Joe and Anka nearly break up. They have portentous nighttime encounters with a stray dog (Joe) and a sex worker (Anka), who call to mind what life is like when no one cares for you (in the former case) or when your choices are so limited they may as well not exist (in the latter). Earlier, Joe had seen a dead dog frozen in the snow; later, when they return to the children’s home, Anka sees two empty chairs (evocative of the ones in the “House of Special Purpose” where the Romanoffs were murdered; this is one of the first times the anthology format has really worked in the show’s favor, making intuitive rather than linear connections and letting our imagination do the rest). These sights fill them each with evident, and in the latter case almost supernatural, dread.
In the end, Joe compromises his values — and, one assumes, Anka buries the painful knowledge that he must blame her for making him do so. When Anka refuses to adopt Oksana, and Elena and the director of the children’s home protest, Jay steps in to defend his wife, saying she has every right to make this decision. He’s ready to flee with her when those chairs give her a bad feeling. But finally, in a last-ditch effort to preserve the deal, Elena and her colleague drop the bullshit they’d been feeding them all along and produce a healthy baby to give them instead. Joe and Anka bluff their way through the old switcheroo in front of the judge in charge of the custody hearing, and jet home to America, smiling at the little one all the way.

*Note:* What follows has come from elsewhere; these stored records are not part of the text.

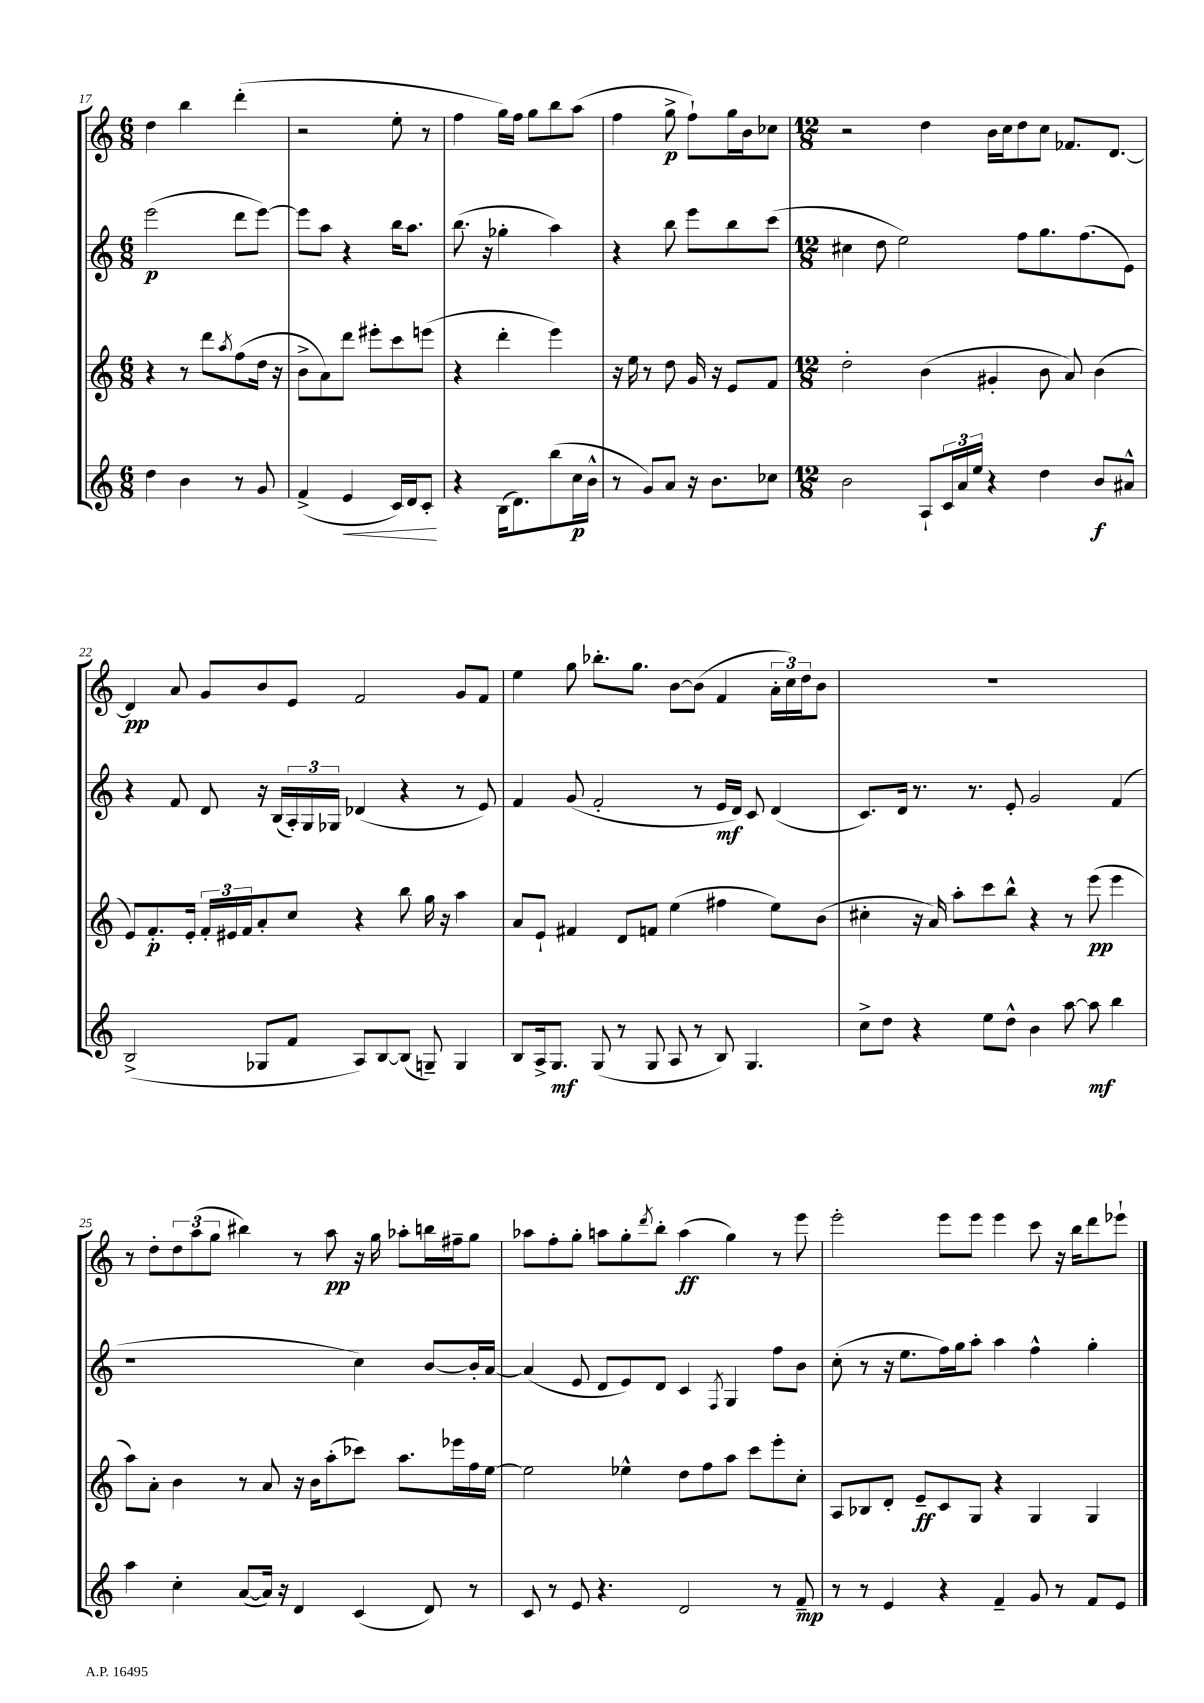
<<
\new StaffGroup <<
\new Staff = "s0" {
    \clef treble \key c \major \numericTimeSignature \time 6/8
    d''4 b''4 d'''4-.( |
    r2 e''8-. r8 |
    f''4 g''16) f''16 g''8 b''8 a''8( |
    f''4 g''8->\p f''8-!) g''16 b'16 ces''8 |
    \numericTimeSignature \time 12/8 r2 d''4 b'16 c''16 d''8 c''8 fes'8. d'8.~ |
    d'4\pp a'8 g'8 b'8 e'8 f'2 g'8 f'8 |
    e''4 g''8 bes''8.-. g''8. b'8~ b'8( f'4 \tuplet 3/2 { a'16-. c''16) d''16 } b'8 |
    R1. |
    r8 d''8-. \tuplet 3/2 { d''8 a''8( g''8 } bis''4) r8 a''8\pp r16 g''16 aes''8-. b''16 fis''16-- g''8 |
    aes''8 f''8-. g''8-. a''8 g''8-. \acciaccatura { d'''8 } b''8-. a''4\ff( g''4) r8 e'''8 |
    e'''2-. e'''8 e'''8 e'''4 c'''8 r16 b''16 d'''8 ees'''8-! \bar "|." |
}
\new Staff = "s1" {
    \clef treble \key c \major \numericTimeSignature \time 6/8
    e'''2\p( d'''8 e'''8~) |
    e'''8 a''8 r4 b''16 a''8. |
    b''8.( r16 ges''4-. a''4) |
    r4 b''8 e'''8 b''8 c'''8( |
    \numericTimeSignature \time 12/8 cis''4 d''8 e''2) f''8 g''8. f''8.( e'8) |
    r4 f'8 d'8 r16 b16( \tuplet 3/2 { a16-.) g16 ges16 } des'4( r4 r8 e'8) |
    f'4 g'8( f'2-. r8 e'16\mf d'16) c'8 d'4( |
    c'8.) d'16 r8. r8. e'8-. g'2 f'4( |
    r1 c''4) b'8~ b'16-. a'16~ |
    a'4( e'8 d'8 e'8) d'8 c'4 \acciaccatura { f8 } g4 f''8 b'8 |
    c''8-.( r8 r16 e''8. f''16) g''16 a''8-. a''4 f''4-^ g''4-. \bar "|." |
}
\new Staff = "s2" {
    \clef treble \key c \major \numericTimeSignature \time 6/8
    r4 r8 d'''8 \acciaccatura { a''8 } f''8( d''16 r16 |
    b'8-> a'8) d'''8 eis'''8-. c'''8 e'''8( |
    r4 d'''4-. e'''4) |
    r16 e''16 r8 d''8 g'16 r16 e'8 f'8 |
    \numericTimeSignature \time 12/8 d''2-. b'4( gis'4-. b'8 a'8) b'4( |
    e'8) f'8.-.\p e'16-. \tuplet 3/2 { f'16-. eis'16 f'16 } a'8-. c''8 r4 b''8 g''16 r16 a''4 |
    a'8 e'8-! fis'4 d'8 f'8 e''4( fis''4 e''8) b'8( |
    cis''4-. r16 a'16) a''8-. c'''8 b''8-^ r4 r8 e'''8\pp( e'''4 |
    a''8) a'8-. b'4 r8 a'8 r16 b'16 a''8-.( ces'''8) a''8. ees'''16 f''16 e''16~ |
    e''2 ees''4-^ d''8 f''8 a''8 c'''8 e'''8-. c''8-. |
    a8 bes8 d'8-. e'8--\ff c'8 g8 r4 g4 g4 \bar "|." |
}
\new Staff = "s3" {
    \clef treble \key c \major \numericTimeSignature \time 6/8
    d''4 b'4 r8 g'8 |
    f'4->( e'4\< c'16) d'16 c'8-.\! |
    r4 b16( d'8.) b''8( c''16\p b'16-^ |
    r8 g'8) a'8 r16 b'8. ces''8 |
    \numericTimeSignature \time 12/8 b'2 a8-! \tuplet 3/2 { c'16 a'16 e''16 } r4 d''4 b'8\f ais'8-^ |
    b2->( ges8 f'8 a8) b8~ b8( g8--) g4 |
    b8 a16-> g8.\mf g8( r8 g8 a8 r8 b8) g4. |
    c''8-> d''8 r4 e''8 d''8-^ b'4 a''8~ a''8\mf b''4 |
    a''4 c''4-. a'8~( a'16) r16 d'4 c'4( d'8) r8 |
    c'8 r8 e'8 r4. d'2 r8 f'8--\mp |
    r8 r8 e'4 r4 f'4-- g'8 r8 f'8 e'8 \bar "|." |
}
>>
>>
\layout { \context { \Score currentBarNumber = #17 } }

Only … not really. When they pose for a photo outside the orphanage to commemorate the happy occasion, Joe’s smile is more like the grin of someone who’s deeply confused about what’s going on but understands he’s meant to be smiling anyway, or perhaps the grin of someone who’s trying to tough out a persistent physical pain. In the episode’s final shot, he turns from Anka and “Oksana” and looks out the window, dropping his smile as suddenly and severely as he did at the customs checkpoint when they arrived. The baby isn’t all he’s bringing home: life-overshadowing guilt, marriage-destroying resentment, and the kind of sorrow that can prematurely age you are all coming too.
And I think it would be a mistake to believe Anka’s problems have all been solved because she got the healthy baby she wanted. She has years ahead of her in which the joy of parenthood can subside long enough for her to remember that on a fundamental level, the man with whom she’s chosen to spend her life thinks she’s some kind of monster. Both of them spent so much time thinking about how trapped they felt in their inability to have a baby, and then about how trapped the baby they initially received and then rejected would be in her own illness and poverty, that neither gave any thought to the trap they’d just sprung on themselves. They’ll have a lifetime to think about it now.